Experts: Ticks thriving in Oklahoma’s mild weather
OKLAHOMA CITY – Warmer temperatures and sunny skies are in our future, but health experts say you should take precautions against summertime pests before going outside.
The Oklahoma State Department of Health is warning anyone who participates in outdoor activities about the dangers of tick bites.
Oklahoma ranks among the states with the highest rate of Rocky Mountain Spotted Fever, ehrlichiosis and tularemia in the country. Since 2012, there have been approximately 2,000 cases of the illnesses among Oklahoma residents.
In the past five years, four Oklahomans died due to tickborne diseases.
If you plan to participate in outdoor activities, health officials say you should adhere to the following recommendations:
- Wear light-colored clothing to make ticks easier to see
- Wear long-sleeved shirts and long pants tucked into socks to prevent tick bites
- Wear closed-toe shoes, not sandals
- Hikers and bikers should stay in the center of trails to avoid grass and brush
- Check for ticks at least once per day along waistbands, hairlines, back of the neck, armpits and in the groin area
- Remove attached ticks as soon as possible
- Use an insect repellent containing 20% or more DEET, picaridin, or IR3535 on exposed skin
- Use products containing .5% permethrin only on clothing and gear. Permethrin should not be used on the body.
Symptoms of a tickborne illness may include fever, chills, muscle aches, vomiting, fatigue, skin rash and painful swelling of lymph nodes near the bite.
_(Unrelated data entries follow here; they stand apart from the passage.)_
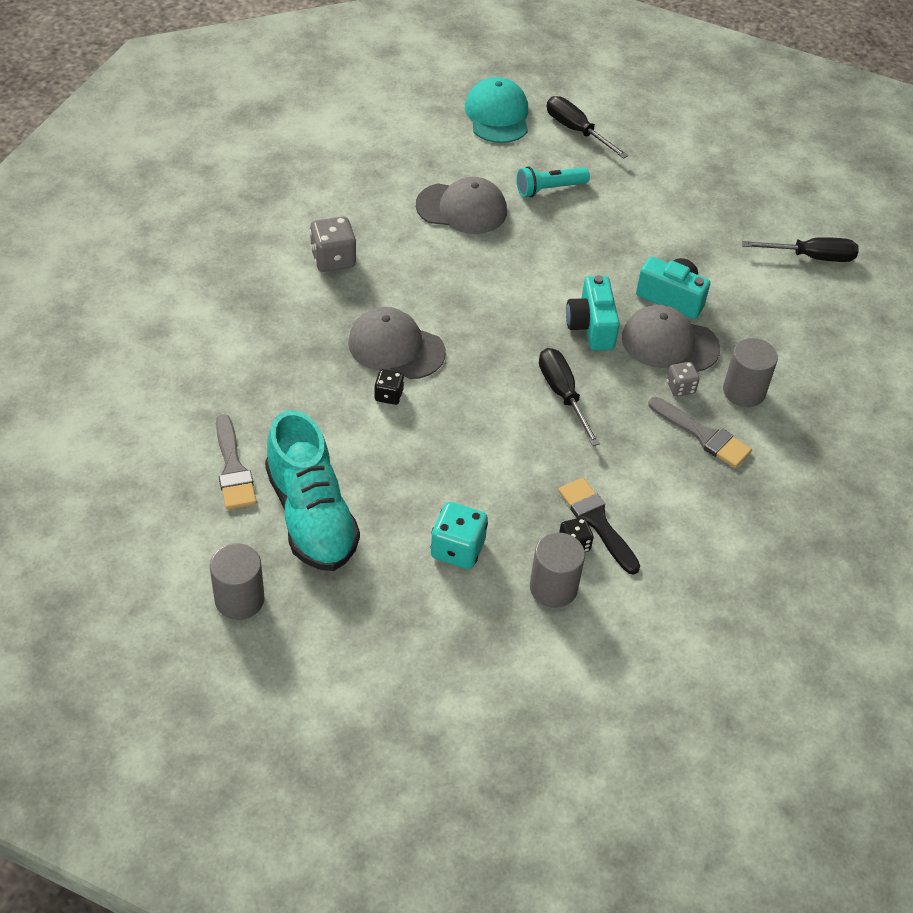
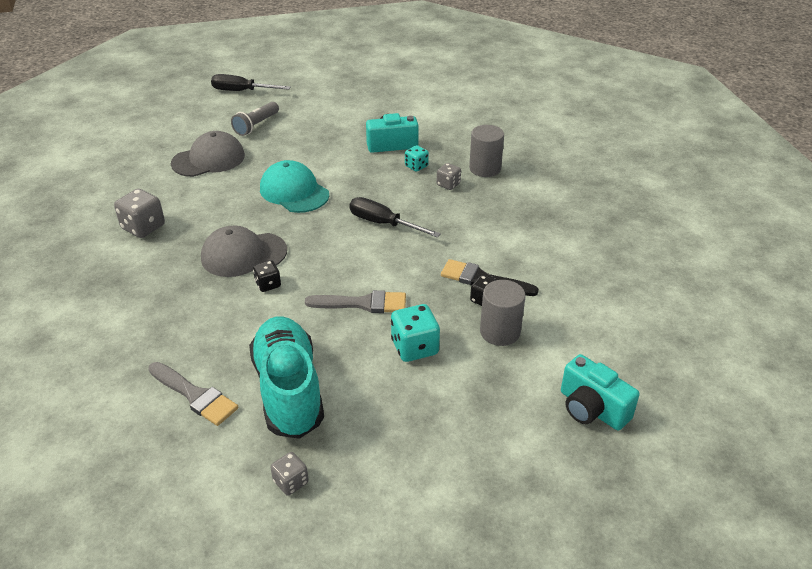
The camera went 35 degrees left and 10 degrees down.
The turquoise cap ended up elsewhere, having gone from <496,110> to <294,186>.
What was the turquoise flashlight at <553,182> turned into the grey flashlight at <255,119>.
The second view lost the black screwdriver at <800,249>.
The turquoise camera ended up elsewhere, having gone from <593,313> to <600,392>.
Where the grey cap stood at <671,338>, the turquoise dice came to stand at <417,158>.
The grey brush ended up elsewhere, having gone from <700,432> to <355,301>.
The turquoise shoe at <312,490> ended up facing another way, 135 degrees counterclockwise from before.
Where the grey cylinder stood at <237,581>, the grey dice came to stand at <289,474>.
Health experts say symptoms usually occur three to 14 days after a tick bite.
However, officials say most of the diseases can be treated successfully with antibiotics if they are caught early.
Health officials say Oklahomans are at the highest risk of tickborne illnesses from May to August.
Experts say you should also check with a veterinarian about tick control for pets since cats and dogs can also get tickborne illnesses.